(What to produce) Transcribe the text of the entries below word for word, line by line. Leave the pictures out.

(Source material)
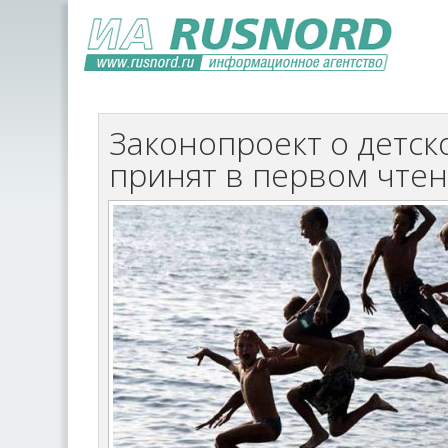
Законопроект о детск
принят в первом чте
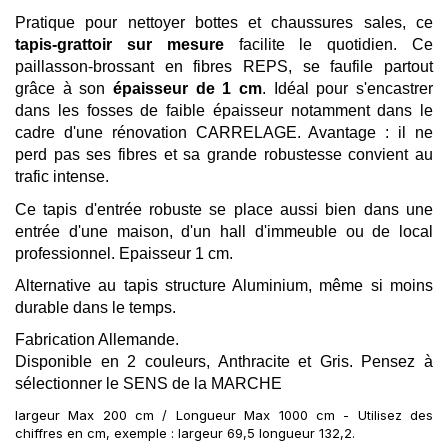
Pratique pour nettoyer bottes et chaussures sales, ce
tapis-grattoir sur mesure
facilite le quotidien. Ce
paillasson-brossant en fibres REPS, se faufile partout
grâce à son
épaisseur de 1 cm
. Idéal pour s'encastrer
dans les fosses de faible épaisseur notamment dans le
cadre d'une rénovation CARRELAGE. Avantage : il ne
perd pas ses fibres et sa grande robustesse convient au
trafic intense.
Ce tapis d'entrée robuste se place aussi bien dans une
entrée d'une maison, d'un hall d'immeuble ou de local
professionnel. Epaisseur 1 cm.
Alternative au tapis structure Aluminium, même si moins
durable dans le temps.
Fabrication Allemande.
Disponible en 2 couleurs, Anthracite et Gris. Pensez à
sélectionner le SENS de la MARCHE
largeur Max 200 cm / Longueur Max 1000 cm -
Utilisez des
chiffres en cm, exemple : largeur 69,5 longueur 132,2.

(Written solution)
Законопроект о детск
принят в первом чте
Pratique pour nettoyer bottes et chaussures sales, ce
tapis-grattoir sur mesure
facilite le quotidien. Ce
paillasson-brossant en fibres REPS, se faufile partout
grâce à son
épaisseur de 1 cm
. Idéal pour s'encastrer
dans les fosses de faible épaisseur notamment dans le
cadre d'une rénovation CARRELAGE. Avantage : il ne
perd pas ses fibres et sa grande robustesse convient au
trafic intense.
Ce tapis d'entrée robuste se place aussi bien dans une
entrée d'une maison, d'un hall d'immeuble ou de local
professionnel. Epaisseur 1 cm.
Alternative au tapis structure Aluminium, même si moins
durable dans le temps.
Fabrication Allemande.
Disponible en 2 couleurs, Anthracite et Gris. Pensez à
sélectionner le SENS de la MARCHE
largeur Max 200 cm / Longueur Max 1000 cm -
Utilisez des
chiffres en cm, exemple : largeur 69,5 longueur 132,2.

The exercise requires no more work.